» **Document text**:
================================

Powers: We have done that also, but we also look at the Lead Product Centers, tying both engineering and manufacturing together in a location, so you have the expertise of the people actually making the product tied into the people who are making it.

IWW: You recently made an effort in the Netherlands, didn't you?

Powers: Several.

IWW: There was also a recent Regional Engineering Center opened there, correct?

Powers: Yes. We also opened one in the Kingdom -- the Kingdom of Saudi. We've had some expansions we've done in India with the engineering center there, so that we get closer to the customers to serve them better and take care of the needs they have for the future.

IWW: A lot of companies have pinpointed Singapore as a key market for Asia in recent years as well.

Powers: We have several facilities in Singapore. One of them is a QRC service center and we've been very active there for years.

IWW: Do you have any significant emphasis on Latin America?

Powers: Yes, we have several facilities, with factories in several key countries for a major footprint to manufacture product.

================================

» **Stored data**:

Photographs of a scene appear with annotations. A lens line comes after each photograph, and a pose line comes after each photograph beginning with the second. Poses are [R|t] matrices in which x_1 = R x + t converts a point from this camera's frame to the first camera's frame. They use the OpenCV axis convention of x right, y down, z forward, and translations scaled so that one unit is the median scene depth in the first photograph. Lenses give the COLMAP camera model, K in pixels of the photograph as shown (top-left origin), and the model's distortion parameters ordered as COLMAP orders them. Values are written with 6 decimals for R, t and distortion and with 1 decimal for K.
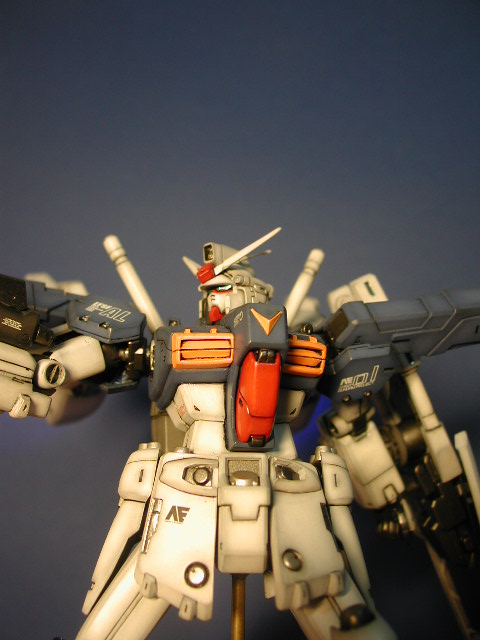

================================

» **Exercise**:
Reproduce the interview excerpt above verbatim, from start to finish.

» **Written response**:
Powers: We have done that also, but we also look at the Lead Product Centers, tying both engineering and manufacturing together in a location, so you have the expertise of the people actually making the product tied into the people who are making it.

IWW: You recently made an effort in the Netherlands, didn't you?

Powers: Several.

IWW: There was also a recent Regional Engineering Center opened there, correct?

Powers: Yes. We also opened one in the Kingdom -- the Kingdom of Saudi. We've had some expansions we've done in India with the engineering center there, so that we get closer to the customers to serve them better and take care of the needs they have for the future.

IWW: A lot of companies have pinpointed Singapore as a key market for Asia in recent years as well.

Powers: We have several facilities in Singapore. One of them is a QRC service center and we've been very active there for years.

IWW: Do you have any significant emphasis on Latin America?

Powers: Yes, we have several facilities, with factories in several key countries for a major footprint to manufacture product.